Book Review: Hostage by Eli Sharabi

0
21

Eli Sharabi’s Hostage is a raw and profoundly moving account of loss, endurance, and moral clarity amid horror. Written by the brother of Yossi and Yitzhak Sharabi — both victims of the Hamas massacre at Kibbutz Be’eri — it is a book that transcends personal tragedy to speak for an entire nation still living with the trauma of that day.

Bearing Witness

Sharabi’s narrative begins not with politics, but with family. Through vivid recollection, he reconstructs the lives of his brothers — fathers, husbands, and ordinary Israelis — whose humanity is too often erased in the abstraction of “hostage negotiations.” As the book unfolds, it becomes a chronicle of every family’s nightmare: unanswered calls, conflicting reports, the agonising limbo of “missing” that stretches for months.

The strength of Hostage lies in its emotional precision. Sharabi writes without self-pity, choosing instead to focus on purpose: ensuring that the hostages are not forgotten, and that the world remembers who is responsible. His words sear with dignity, not rage. In a time when international attention drifts and moral relativism blurs accountability, Hostage restores the human centre of Israel’s struggle.

A Mirror to the Nation

The book is not only a personal journey but a reflection on Israel itself.
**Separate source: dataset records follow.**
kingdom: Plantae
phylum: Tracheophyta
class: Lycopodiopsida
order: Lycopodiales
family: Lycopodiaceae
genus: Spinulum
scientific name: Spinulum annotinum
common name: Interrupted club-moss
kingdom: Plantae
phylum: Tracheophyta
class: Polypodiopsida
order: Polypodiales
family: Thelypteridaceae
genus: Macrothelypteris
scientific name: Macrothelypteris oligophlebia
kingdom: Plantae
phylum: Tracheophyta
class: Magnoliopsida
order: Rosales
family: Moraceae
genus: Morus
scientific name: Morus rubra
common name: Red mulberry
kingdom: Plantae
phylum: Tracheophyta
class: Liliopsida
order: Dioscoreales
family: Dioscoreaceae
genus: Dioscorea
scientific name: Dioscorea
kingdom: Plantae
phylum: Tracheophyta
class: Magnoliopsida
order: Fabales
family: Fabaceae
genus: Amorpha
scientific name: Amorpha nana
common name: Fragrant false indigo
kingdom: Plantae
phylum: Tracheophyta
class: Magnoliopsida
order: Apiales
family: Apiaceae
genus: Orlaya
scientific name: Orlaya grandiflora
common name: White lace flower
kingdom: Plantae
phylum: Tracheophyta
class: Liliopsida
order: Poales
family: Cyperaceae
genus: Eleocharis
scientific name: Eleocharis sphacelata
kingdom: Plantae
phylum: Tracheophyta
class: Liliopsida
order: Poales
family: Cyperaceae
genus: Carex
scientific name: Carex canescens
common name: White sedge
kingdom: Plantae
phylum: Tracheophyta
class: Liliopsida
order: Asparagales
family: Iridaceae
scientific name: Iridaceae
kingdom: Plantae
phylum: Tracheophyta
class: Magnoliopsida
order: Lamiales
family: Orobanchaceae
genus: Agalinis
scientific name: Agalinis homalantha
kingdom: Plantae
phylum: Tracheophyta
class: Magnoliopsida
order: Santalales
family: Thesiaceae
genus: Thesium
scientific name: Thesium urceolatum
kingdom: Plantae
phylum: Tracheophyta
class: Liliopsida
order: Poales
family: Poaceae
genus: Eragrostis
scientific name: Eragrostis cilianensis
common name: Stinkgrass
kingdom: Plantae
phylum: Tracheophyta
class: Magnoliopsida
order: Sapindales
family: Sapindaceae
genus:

Sharabi confronts uncomfortable truths about internal divisions and the failure of leadership that allowed Hamas’s atrocities to occur. Yet he also affirms the resilience of Israeli society — the networks of volunteers, the families of the missing who became a movement, and the rediscovery of unity amid grief.

Sharabi’s account is also a rebuke to the world’s indifference. His story lays bare the moral bankruptcy of international organisations that speak of “both sides” while hostages remain underground, and of activists who chant for “resistance” while excusing terror.

A Testament of Moral Clarity

Hostage is not easy reading — nor should it be. It forces readers to confront the unbearable human cost of October 7, and the cruelty of those who glorify or justify it. Yet it is ultimately a story of love, faith, and persistence. In honouring his brothers, Sharabi reclaims their humanity from the hands of their captors.

Verdict

Eli Sharabi’s Hostage is a book of sorrow and strength — intimate, unflinching, and indispensable. It demands empathy, not abstraction; justice, not equivocation. For anyone seeking to understand the human dimension of Israel’s war against Hamas, and the enduring wound of its kidnapped citizens, Hostage is essential reading.